萧旻盯着她光洁的脖颈:“什么正事儿?我们要不要再生个女儿吗?”

公孙皎默默看他,不言语。

“好了。”萧旻松开手,抽走她的簪子,放在自己的簪子旁边,让一头乌发流泻在羊毛毯上。他重新躺回她腿上,手指绕着她的发,“威国公留给康宁的东西,我不会抢的,只要铁花城的铁料足矣。”

他又不是前朝那些荒诞君王。

没那么贪心。

公孙皎替他松松头皮,揉揉额角:“那军器监的人,还要继续派往前线吗?”

萧旻舒服地眯眯眼,“嗯”一声。

那是自然。

康宁千金一掷,不就是为了让定国公夫人能够得偿所愿么。

他又不傻。

公孙皎又问他:“那你可想好了,要如何给群臣一个交代吗?”

萧旻安静了一会儿,又闹腾起来,伸手环住她腰肢:“定国公夫人到阿姊这儿来,难道没有给阿姊送来交代吗?”

*

叶瑾钿放言——

若为天下苍生故,她愿意放弃定国公夫人的身份,而仅为军器监一匠人。

康宁郡主“听闻”此事,亦对外大表欣赏之意,指明要此“大义”之工匠,替她送去地契与身契,带领铁花城内的工匠,为国铸造要器御敌。

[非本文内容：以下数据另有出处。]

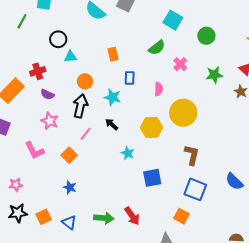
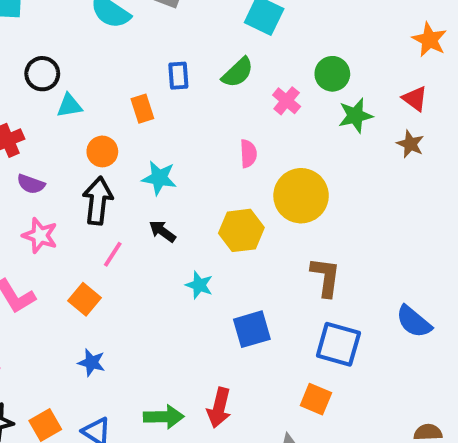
green circle: (206, 36) -> (332, 74), moved
orange rectangle: (113, 54) -> (142, 109), moved
blue rectangle: (130, 78) -> (178, 76), moved
red arrow: (132, 216) -> (219, 408), turned 54

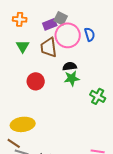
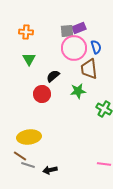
gray square: (61, 18) -> (67, 31), turned -32
purple rectangle: (50, 24) -> (79, 28), moved
brown trapezoid: (49, 47) -> (89, 69), moved
black semicircle: (70, 66) -> (53, 76), moved, turned -32

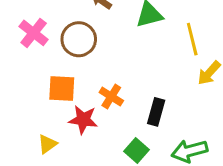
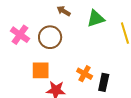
orange cross: (111, 96) -> (85, 74), moved

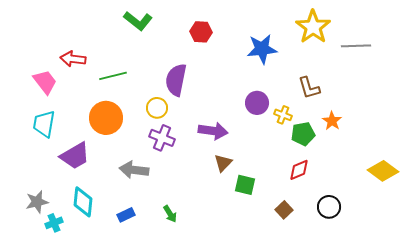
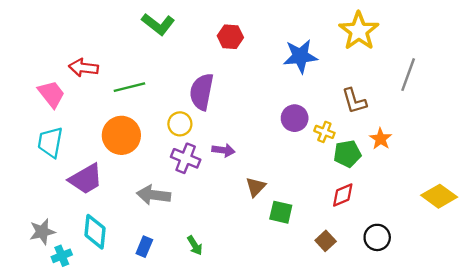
gray line: (356, 46) -> (408, 75), moved, turned -68
purple arrow: (213, 131) -> (223, 150), moved, size x0.7
blue rectangle: (126, 215) -> (144, 247), turned -42

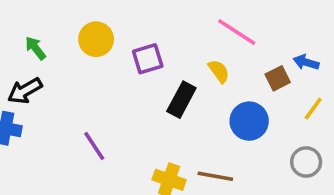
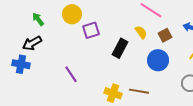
purple square: (148, 59) -> (91, 30), moved
brown square: (278, 78) -> (165, 35), moved

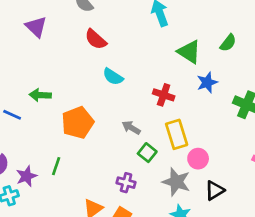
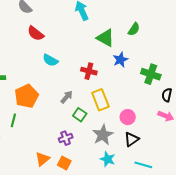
gray arrow: (131, 128) -> (67, 97), turned 104
pink circle: (198, 159) -> (128, 117), moved
green line: (56, 166) -> (13, 120), moved
gray star: (176, 182) -> (103, 135), turned 30
purple cross: (126, 183) -> (66, 138), turned -32

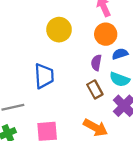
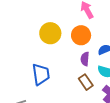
orange circle: (106, 34) -> (81, 35), moved

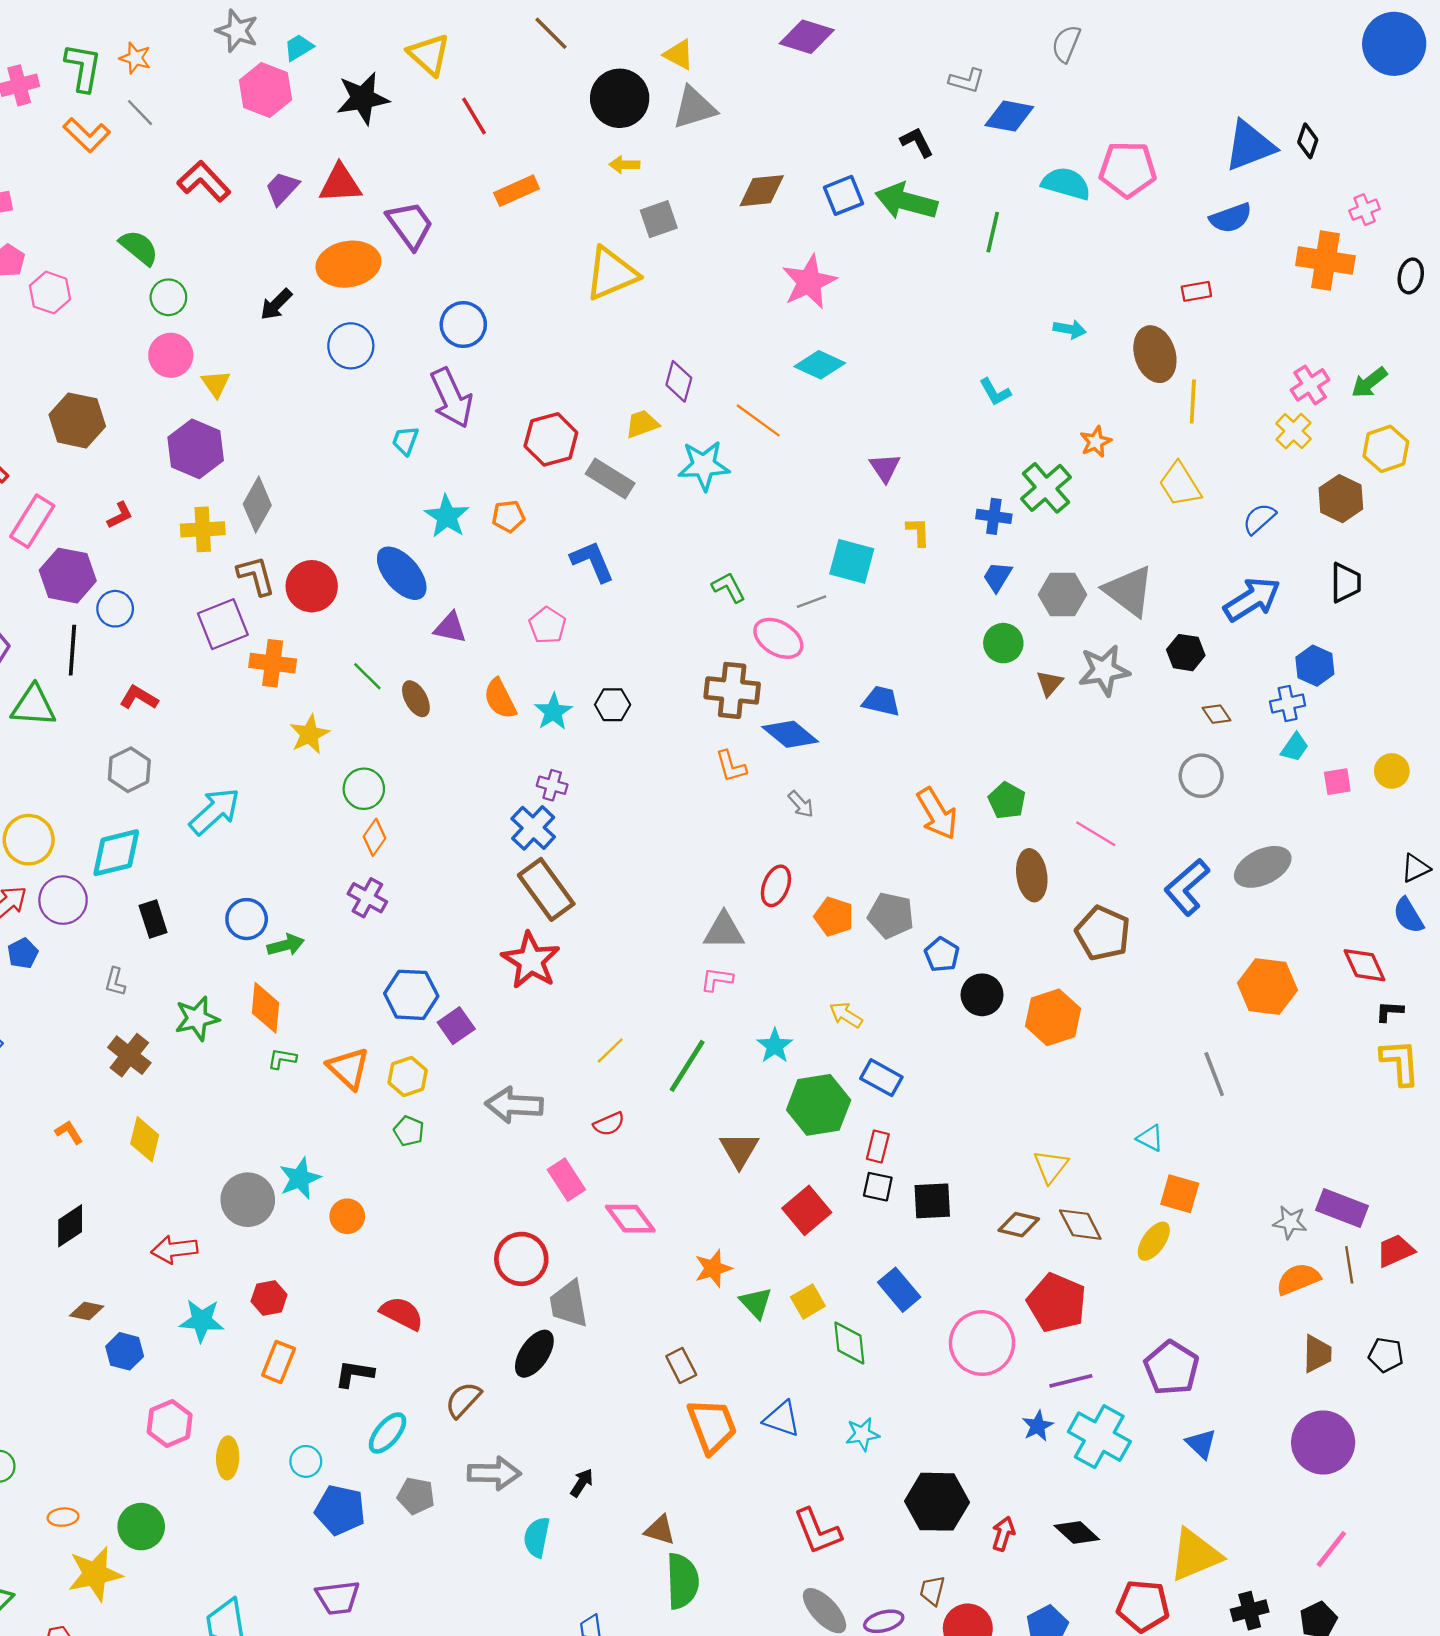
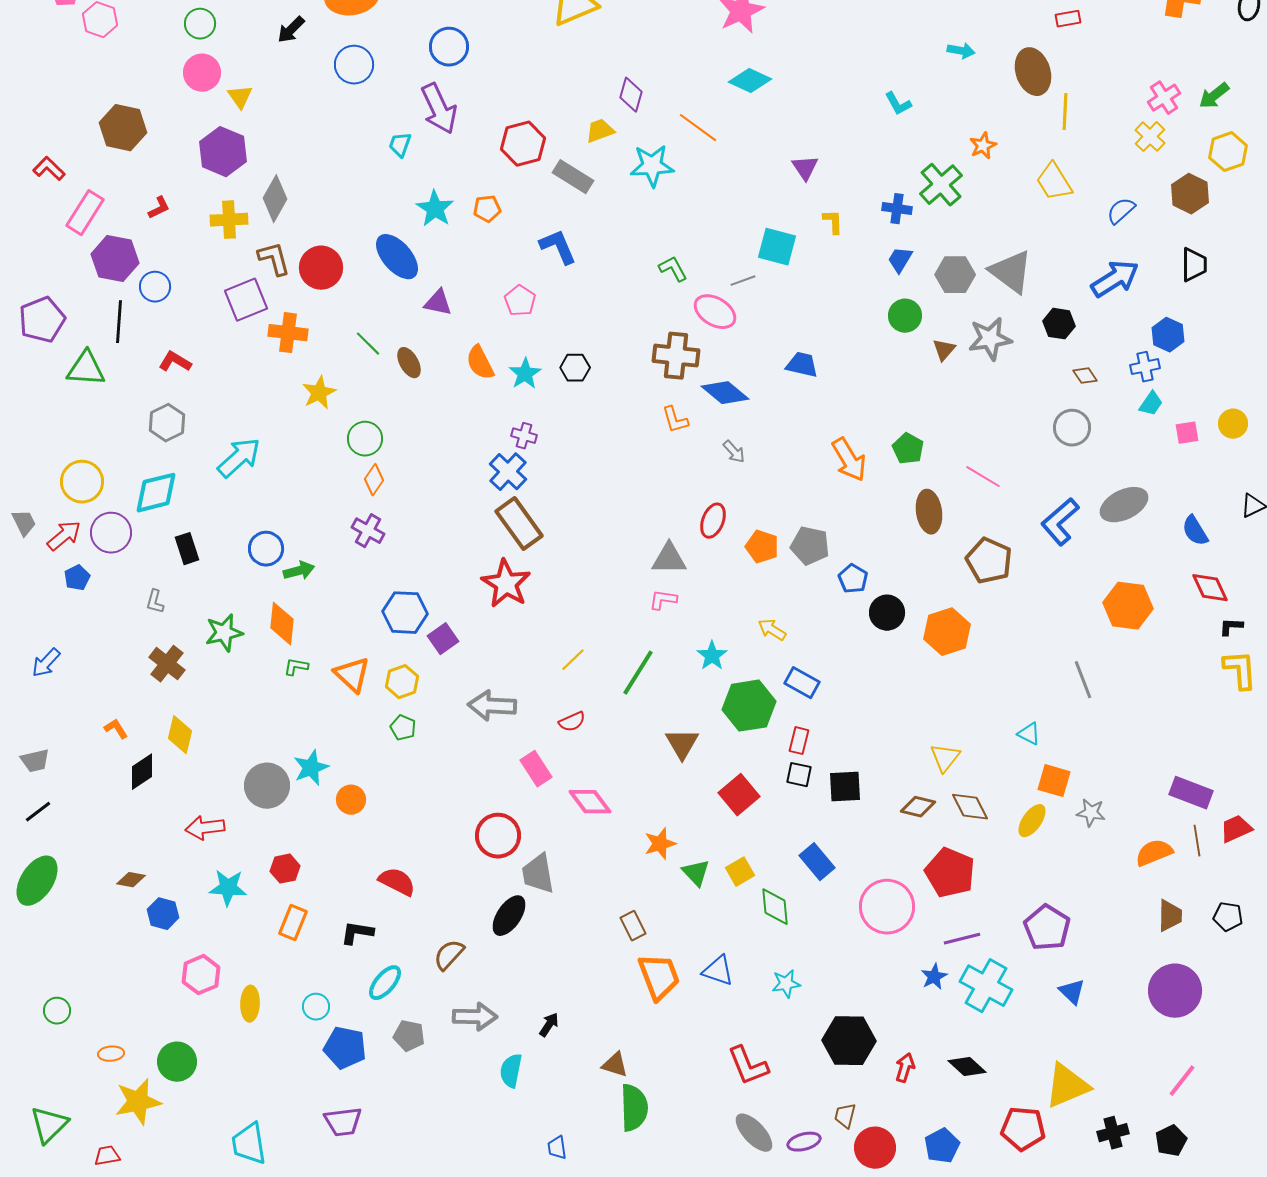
blue semicircle: (1408, 915) -> (1195, 531), moved
gray star: (1290, 1222) -> (1091, 813), moved
black diamond: (70, 1226) -> (142, 772), moved

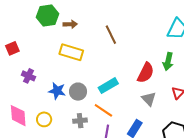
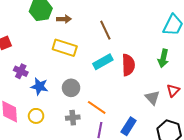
red semicircle: (146, 73) -> (128, 65), moved, turned -30
cyan rectangle: (108, 86) -> (103, 62), moved
blue star: (57, 91) -> (39, 86), moved
gray triangle: (149, 99) -> (152, 98), moved

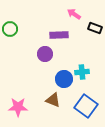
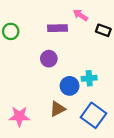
purple rectangle: (59, 35) -> (58, 28), moved
brown triangle: (53, 100) -> (58, 109), turned -49

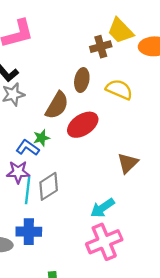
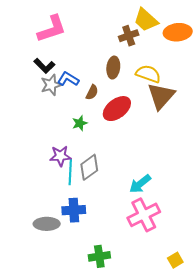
brown semicircle: (57, 105) -> (92, 92), size x0.6
blue L-shape: (28, 148) -> (68, 79), moved
brown triangle: (128, 163) -> (161, 96), moved, size x1.4

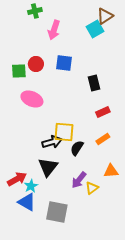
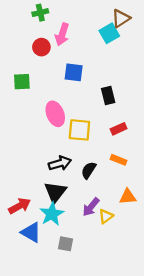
red circle: (36, 64) -> (41, 47), moved
pink ellipse: (32, 99) -> (55, 114), moved, turned 45
yellow square: (64, 132) -> (79, 130), moved
orange rectangle: (103, 139) -> (119, 160), turned 56
cyan star: (31, 186) -> (52, 214), moved, size x1.5
gray square: (57, 212) -> (66, 244), size x0.6

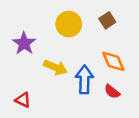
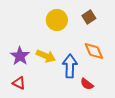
purple star: (24, 43) -> (20, 56), moved
red semicircle: (112, 92) -> (87, 84), moved

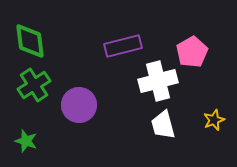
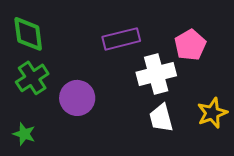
yellow star: (214, 120) -> (212, 113), size x1.4

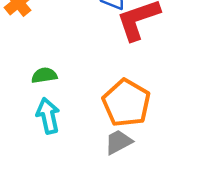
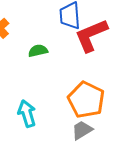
green semicircle: (44, 75) -> (38, 51), moved

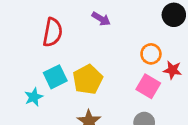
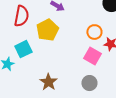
yellow pentagon: (88, 80) -> (47, 30), moved

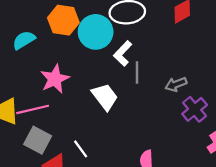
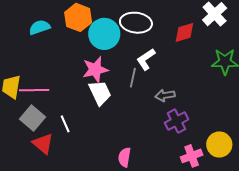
white L-shape: (123, 53) -> (146, 59), moved
pink star: (55, 79) -> (95, 69), moved
white line: (81, 149) -> (65, 124), moved

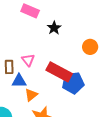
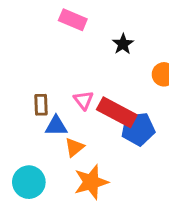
black star: (54, 28) -> (123, 44), moved
pink triangle: (28, 60) -> (83, 100), moved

为此,连先威国公留下的令牌与老仆,也一并送去与她同行,好让城内工匠听她号令。

一堆铁料与有现成的、熟悉情况的工匠帮忙,那可是两回事儿。

萧旻拍案:“此事就这么定了。军器监大匠叶子瑶,准予随军同行!”

*

叶瑾钿离开那一日。

杏子已经落尽,桃子也熟透,石榴更是满盛京,常有掉落砸人头。

她在初秋的风里眺望开始忙碌的农人,弯腰摘下康宁郡主头上的落叶:“多谢郡主,此恩瑾钿铭记五内,来日必定报答。”

“说什么傻话呢。”康宁郡主笑道,“我一孤女,手中握着这么一座铁矿。就算陛下大义能容忍,又岂能敌过他人背后舌根?送出去,才是最好的安排。就算没有这件事情,我迟早也得把这烫手的山芋抛出去。”

叶瑾钿知她宽慰自己,也不多言,只暗暗牢记。

她问:“那你有没有喜欢的东西,我替你找到,带回来。”

康宁郡主一晃神。

秋风和着落叶呼啸一声,她才回神,迎着日光笑道:“给我带一捧漠北的沙子就好。”

军队赶着启程,叶瑾钿仓促应“好”,与她们挥手作别。

张珉一行将士乃急行军,粮草部分先行,可还有许多辎重未达,须得陆续送往边城。

叶瑾钿他们虽说是随军出行,可出了盛京,便由一支轻骑护送着,轻巧踏上官道,先赶赴而去。

急行几日,腰都快要颠断了,他们才停下歇一口气。